Selection of the number of segments
A trade-off needs to be made when selecting the number of segments. The more segments one has, the greater the extent to which the analysis reflects the diversity observed in the data. This suggests that having a large number of segments is desirable. But, the more segments one has, the greater the risk that the diversity that is identified is meaningless diversity, just reflecting the properties of the specific data used in the analysis rather than the true diversity in the world at large. This suggests it is preferable to have fewer segments.
Various heuristics have been developed that attempt to find sweet spot in this trade-off. The most widely used is the Bayesian Information Criterion (BIC), which computes a value for each possible number of segments and recommends that the best segmentation is the one with the lowest BIC. It should be kept in mind that heuristics such as this are just rules of thumb, and it is not appropriate to assume that the number of segments identified by the BIC is in any sense optimal. While caution should be exercised if choosing a greater number of segments than suggested by the BIC, there is often good reason to select a smaller number of segments, as this is often more practical in terms of implementing the segmentation.
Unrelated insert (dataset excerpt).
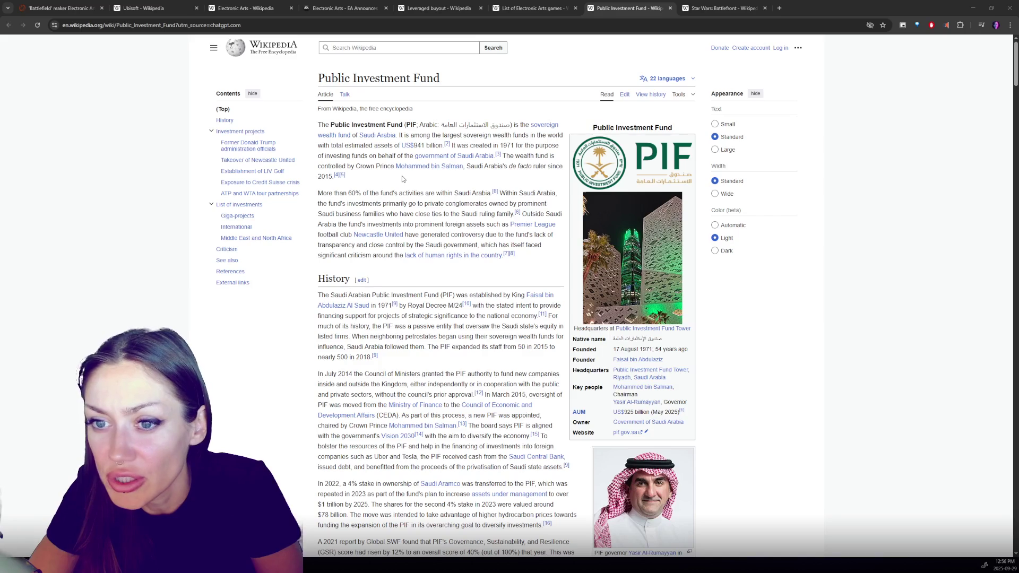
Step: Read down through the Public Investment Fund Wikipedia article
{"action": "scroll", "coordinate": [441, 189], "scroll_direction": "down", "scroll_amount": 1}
Although latent class analysis has been in-use for more than 60 years, it has only become popular in recent years and there are still a relatively small number of programs that contain are designed with the goal of using latent class analysis for general market research data. The main software options for conducting latent class analysis are:
- Latent Gold. This is the gold-standard for latent class software. The program and the documentation assume that the user is highly technical.
- Q. It's latent class routines are primarily for segmentation (whereas Latent Gold can be used for other applications of latent class analysis).
- DataCracker. This is an entry-level program, designed for people that want to push a button and not get involved in modifying technical assumptions.
- Using packages and macros developed for in SAS and R.